Task goal: Please edit the entries below, changing "scientific name" to "species" and leaving every other line as it is. Leave the pictures out of your answer.

The input:

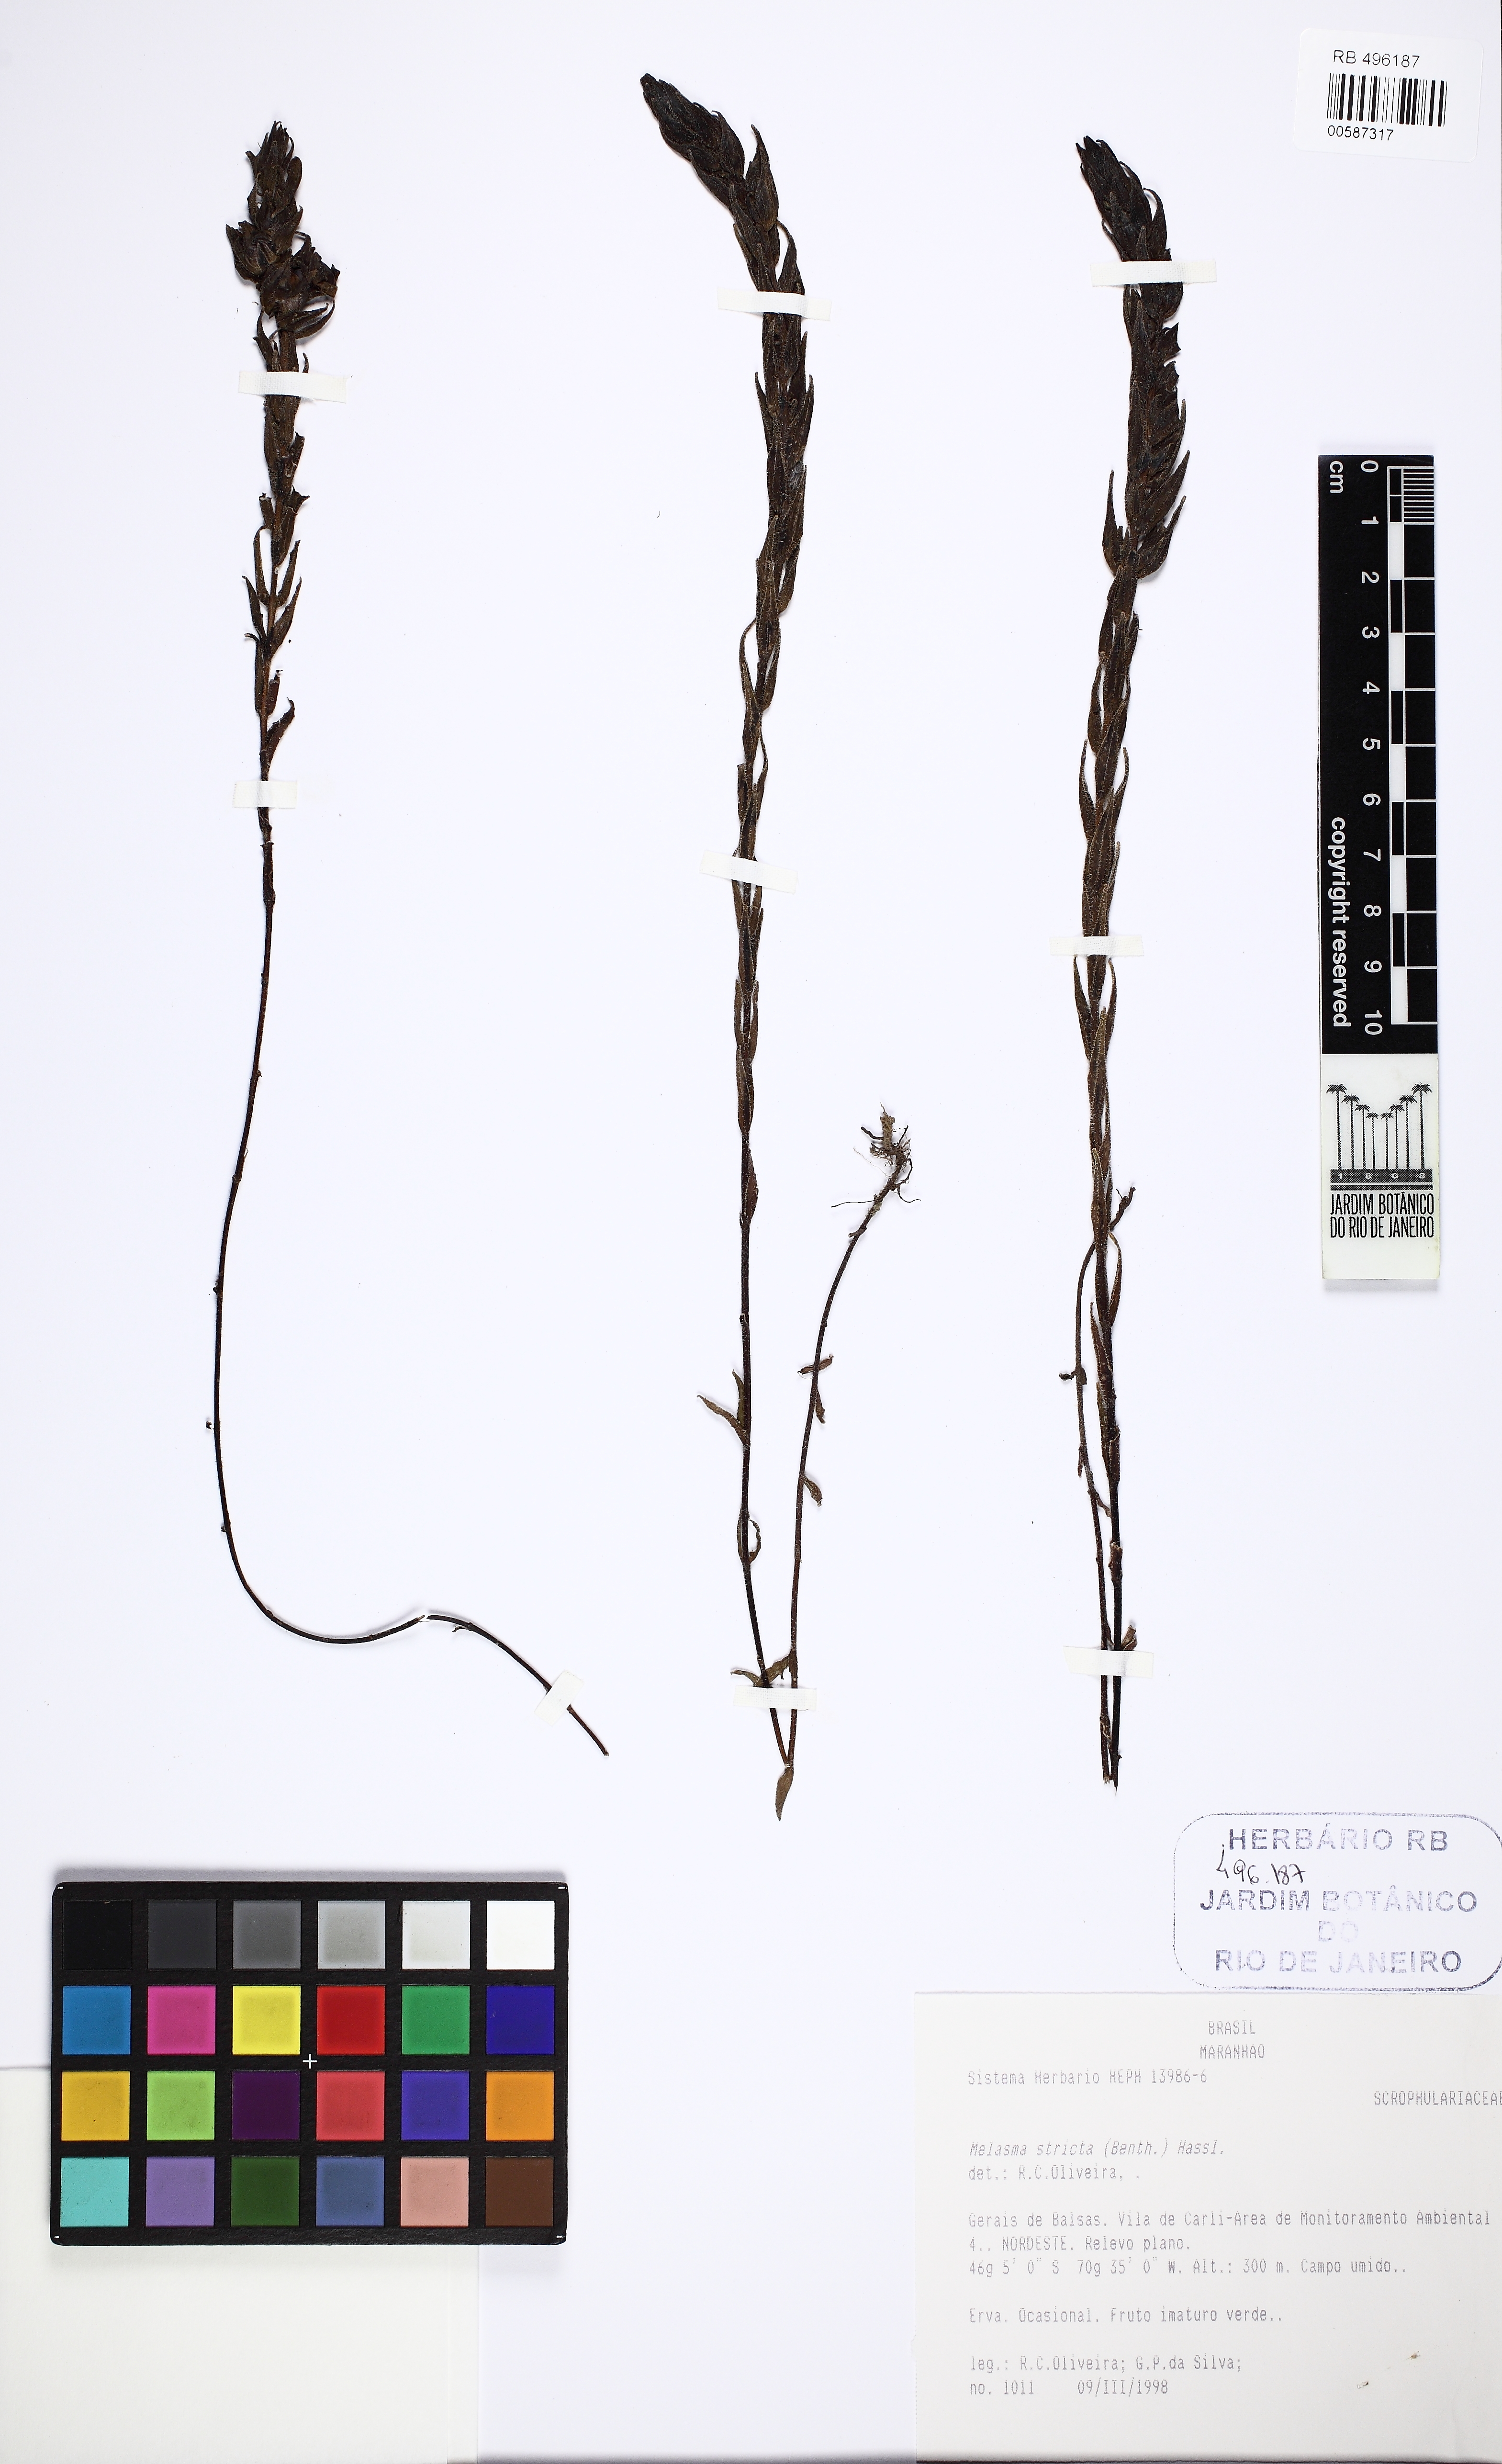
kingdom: Plantae
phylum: Tracheophyta
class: Magnoliopsida
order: Lamiales
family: Orobanchaceae
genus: Melasma
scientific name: Melasma strictum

Task solution:
kingdom: Plantae
phylum: Tracheophyta
class: Magnoliopsida
order: Lamiales
family: Orobanchaceae
genus: Melasma
species: Melasma strictum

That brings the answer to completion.